Google confesses to massive data theft

Google has confessed that its trawl through people's unsecured wireless networks in some cases captured the entire content of e-mails, passwords, bank account details and records of sites visited.

The master of Internet search confessed in a blog post that inspections of the data Google collected that were carried out by agencies investigating possible breaches of privacy had turned up all sorts of things.

"It’s clear from those inspections that while most of the data is fragmentary, in some instances entire emails and URLs were captured, as well as passwords, " wrote Alan Eustace, senior VP, Engineering and Research. He said Google was "mortified by what happened."

Referring to an earlier blog post. Eustace said: "When I wrote it, no one inside Google had analyzed in detail the data we had mistakenly collected, so we did not know for sure what the disks contained. Since then a number of external regulators have inspected the data as part of their investigations (seven of which have now been concluded)."

Eustace said: "We want to delete this data as soon as possible," probably to destroy the evidence.

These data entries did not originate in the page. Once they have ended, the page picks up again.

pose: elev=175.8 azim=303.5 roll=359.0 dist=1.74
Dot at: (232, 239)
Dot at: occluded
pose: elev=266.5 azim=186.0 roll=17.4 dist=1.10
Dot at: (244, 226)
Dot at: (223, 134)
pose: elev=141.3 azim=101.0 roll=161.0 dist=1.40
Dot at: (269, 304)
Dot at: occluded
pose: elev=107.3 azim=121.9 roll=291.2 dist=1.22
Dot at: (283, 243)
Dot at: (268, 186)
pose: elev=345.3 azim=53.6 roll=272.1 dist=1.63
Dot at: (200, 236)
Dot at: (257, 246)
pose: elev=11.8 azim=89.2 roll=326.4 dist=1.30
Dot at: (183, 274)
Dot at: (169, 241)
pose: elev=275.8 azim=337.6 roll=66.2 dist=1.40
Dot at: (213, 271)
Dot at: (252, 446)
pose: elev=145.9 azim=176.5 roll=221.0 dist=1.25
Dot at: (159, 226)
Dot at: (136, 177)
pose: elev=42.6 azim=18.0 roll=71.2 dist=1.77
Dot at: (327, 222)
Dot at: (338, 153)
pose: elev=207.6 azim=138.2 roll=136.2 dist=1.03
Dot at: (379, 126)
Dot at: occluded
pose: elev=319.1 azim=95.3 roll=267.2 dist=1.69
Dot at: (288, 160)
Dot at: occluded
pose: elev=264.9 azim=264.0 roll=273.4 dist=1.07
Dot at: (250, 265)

Google chief Eric Schmidt earlier warned that personal data such as bank account details could be among the data collected.

It also initially denied any knowledge of the code despite having stored some 600GB of data it collected in a number of hard disks which have now been destroyed.

Initially Google claimed: "Google did collect publicly broadcast SSID information (the WiFi network name) and MAC addresses."

It later confessed this was not true: "It’s now clear," wrote Alan Eustace, in May, "that we have been mistakenly collecting samples of payload data from open (i.e. non-password-protected) WiFi networks."

Google insisted that these snippets of payload data would not be useful or contain any personally-identifiable data.

Schmidt later admitted that such information as bank account details could be amongst the data collected.

The outfit said it was initiating procedures to ensure such invasions won't happen again.